WHAT YOU WILL DO
[A] In the stock option exercise provisions, how often may the Option be exercised without the Company's consent?
[B] Reproduce the stock option exercise provisions starting at "B. Exercise of" and ending at "of such exercise.", substituting "Award" for each "Option".
[C] Extend the stock option exercise provisions beyond their final clause with further text in the same contractual style.

SELECTED EXTRACT
B. Exercise of Option.

 

(a) Right to Exercise. The Option is exercisable during its term in accordance with the Vesting Schedule set out in the Notice of Stock Option Grant and the applicable provisions of the Plan and this Option Agreement and as follows:

 

(i) The Option may not be exercised for a fraction of a share.

 

(ii) The Option may only be exercised with respect to Shares that already vested as of the date of such exercise.

 

(iii) The Option may not be exercised more than once in any six month period, without the consent of the Company.

 

(iv) In no event may this Option be exercised after the Expiration Date of the Option.

DATA EXTRACT
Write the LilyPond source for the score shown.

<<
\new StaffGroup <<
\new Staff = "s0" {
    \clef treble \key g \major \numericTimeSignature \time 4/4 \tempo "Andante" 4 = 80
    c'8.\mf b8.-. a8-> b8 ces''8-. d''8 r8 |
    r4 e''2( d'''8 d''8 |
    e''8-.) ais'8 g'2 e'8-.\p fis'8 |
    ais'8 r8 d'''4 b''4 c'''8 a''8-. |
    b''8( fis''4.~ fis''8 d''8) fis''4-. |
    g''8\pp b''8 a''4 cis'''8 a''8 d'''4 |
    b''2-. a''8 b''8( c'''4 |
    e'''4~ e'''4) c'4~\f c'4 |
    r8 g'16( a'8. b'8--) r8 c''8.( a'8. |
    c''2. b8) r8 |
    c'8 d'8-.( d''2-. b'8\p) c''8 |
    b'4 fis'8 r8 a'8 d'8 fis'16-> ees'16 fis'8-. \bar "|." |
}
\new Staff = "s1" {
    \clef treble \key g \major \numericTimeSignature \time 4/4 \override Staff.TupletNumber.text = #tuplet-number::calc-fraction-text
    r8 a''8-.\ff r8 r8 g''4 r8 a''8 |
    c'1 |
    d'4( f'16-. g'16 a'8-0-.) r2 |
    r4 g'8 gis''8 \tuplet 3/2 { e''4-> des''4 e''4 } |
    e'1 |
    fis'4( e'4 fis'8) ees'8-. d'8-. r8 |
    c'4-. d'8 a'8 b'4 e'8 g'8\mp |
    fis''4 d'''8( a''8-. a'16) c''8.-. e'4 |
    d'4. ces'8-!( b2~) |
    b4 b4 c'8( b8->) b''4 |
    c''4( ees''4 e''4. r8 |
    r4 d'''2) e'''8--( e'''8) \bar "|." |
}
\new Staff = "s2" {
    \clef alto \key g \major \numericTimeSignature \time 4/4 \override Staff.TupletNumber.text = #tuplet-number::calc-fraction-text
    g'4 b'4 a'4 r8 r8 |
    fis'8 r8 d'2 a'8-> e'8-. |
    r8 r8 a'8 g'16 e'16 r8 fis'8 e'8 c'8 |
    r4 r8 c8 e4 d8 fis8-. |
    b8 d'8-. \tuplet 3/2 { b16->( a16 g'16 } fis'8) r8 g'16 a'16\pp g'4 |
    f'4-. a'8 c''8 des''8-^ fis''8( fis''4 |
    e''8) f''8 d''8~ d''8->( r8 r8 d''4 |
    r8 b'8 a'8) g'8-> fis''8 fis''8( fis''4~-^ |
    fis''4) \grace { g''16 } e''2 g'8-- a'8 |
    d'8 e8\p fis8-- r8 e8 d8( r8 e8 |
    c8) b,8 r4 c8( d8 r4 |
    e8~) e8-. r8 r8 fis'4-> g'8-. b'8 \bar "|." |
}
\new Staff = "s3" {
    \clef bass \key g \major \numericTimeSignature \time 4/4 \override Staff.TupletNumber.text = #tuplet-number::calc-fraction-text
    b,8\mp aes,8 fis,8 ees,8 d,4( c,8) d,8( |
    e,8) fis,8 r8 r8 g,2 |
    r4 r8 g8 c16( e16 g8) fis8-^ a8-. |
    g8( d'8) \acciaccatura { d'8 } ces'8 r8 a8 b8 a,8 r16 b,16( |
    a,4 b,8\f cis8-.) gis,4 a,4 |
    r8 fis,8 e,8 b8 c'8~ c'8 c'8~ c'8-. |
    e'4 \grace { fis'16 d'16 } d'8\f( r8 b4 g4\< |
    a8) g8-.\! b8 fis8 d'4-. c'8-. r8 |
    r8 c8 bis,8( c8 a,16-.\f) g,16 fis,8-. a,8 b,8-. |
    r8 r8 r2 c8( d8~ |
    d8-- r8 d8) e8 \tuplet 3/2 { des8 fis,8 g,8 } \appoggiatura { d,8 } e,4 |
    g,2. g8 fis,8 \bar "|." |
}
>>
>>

TASK RESULTS
[A] No more than once in any six month period.

[B]
B. Exercise of Award.

 

(a) Right to Exercise. The Award is exercisable during its term in accordance with the Vesting Schedule set out in the Notice of Stock Award Grant and the applicable provisions of the Plan and this Award Agreement and as follows:

 

(i) The Award may not be exercised for a fraction of a share.

 

(ii) The Award may only be exercised with respect to Shares that already vested as of the date of such exercise.

[C]
(b) Method of Exercise. The Option is exercisable by delivery of an Exercise Notice and Restricted Stock Purchase Agreement, in the form attached hereto as Exhibit A (the “Exercise Notice”), which shall state the irrevocable election to exercise the Option, the number of Shares in respect of which the Option is being exercised (the “Exercised Shares”), and such other representations and agreements as may be required by the Company pursuant to the provisions of the Plan. The Exercise Notice shall be completed by the Optionee and delivered to the Plan Administrator of the Company. The Exercise Notice shall be accompanied by payment of the aggregate Exercise Price as to all Exercised Shares. The Option shall be deemed to be exercised upon receipt by the Company of such fully executed Exercise Notice accompanied by such aggregate Exercise Price. Optionee may also be required, as a condition of exercise of the Option, to enter into any Company stockholder agreement or other agreements that are applicable to stockholders.

 

No Shares shall be issued pursuant to the exercise of the Option unless such issuance and exercise complies with Applicable Laws. Assuming such compliance, for income tax purposes the Exercised Shares shall be considered transferred to the Optionee on the date the Option is exercised with respect to such Exercised Shares.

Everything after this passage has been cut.